WHAT YOU WILL DO: Copy out, exactly as written, only the line containing "Rendered at 2001 by 1125 pixels." and the lines after it through the end of the records.

EXTRACTED MATERIAL: Begin

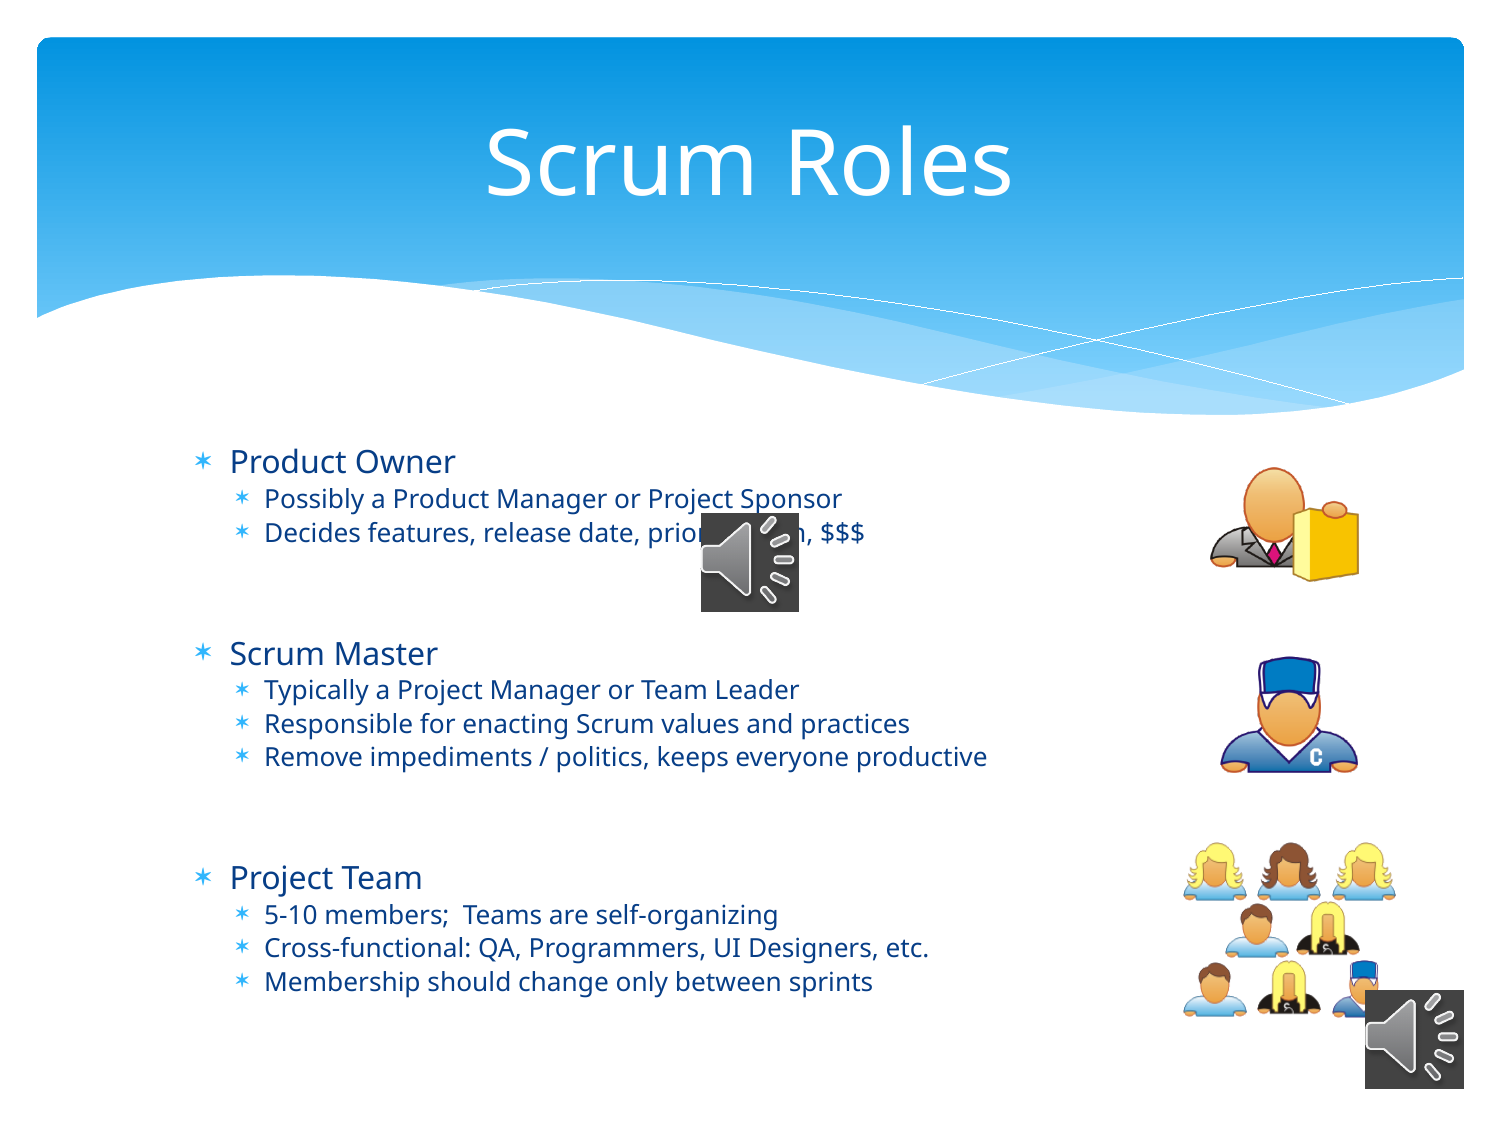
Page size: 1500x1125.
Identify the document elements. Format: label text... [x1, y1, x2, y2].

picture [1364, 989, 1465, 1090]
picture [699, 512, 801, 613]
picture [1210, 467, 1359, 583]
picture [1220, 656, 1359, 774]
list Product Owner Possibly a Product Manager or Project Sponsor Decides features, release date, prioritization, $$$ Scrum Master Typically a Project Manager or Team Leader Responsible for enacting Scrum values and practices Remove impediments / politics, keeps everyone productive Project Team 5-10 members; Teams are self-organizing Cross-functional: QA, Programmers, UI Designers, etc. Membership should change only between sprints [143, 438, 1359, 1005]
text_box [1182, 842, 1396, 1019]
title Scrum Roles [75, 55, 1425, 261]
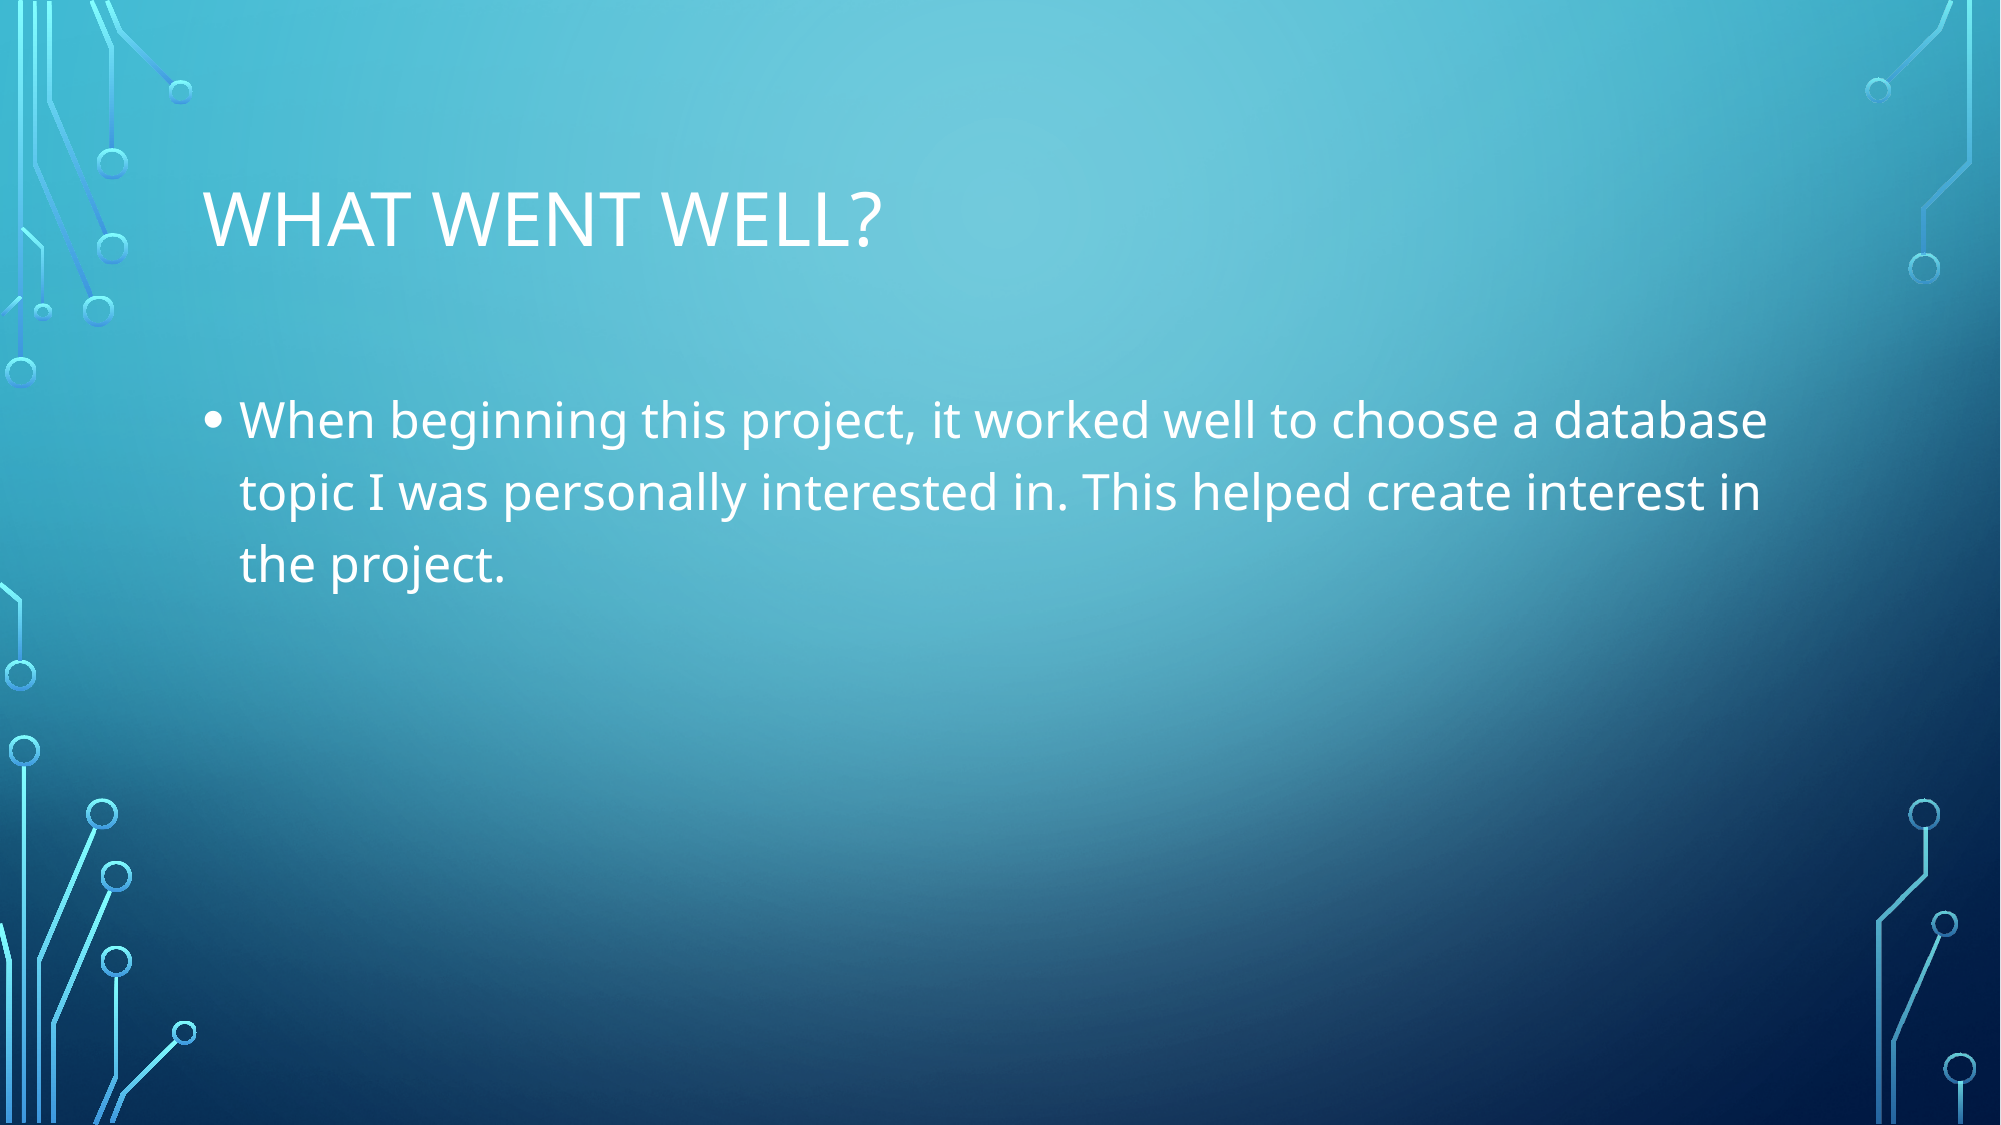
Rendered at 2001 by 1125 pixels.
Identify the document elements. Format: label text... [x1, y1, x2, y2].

EXTRACTED MATERIAL: End

RESPONSE BOX:
Rendered at 2001 by 1125 pixels.
Identify the document elements. Format: label text... [x1, y1, x2, y2].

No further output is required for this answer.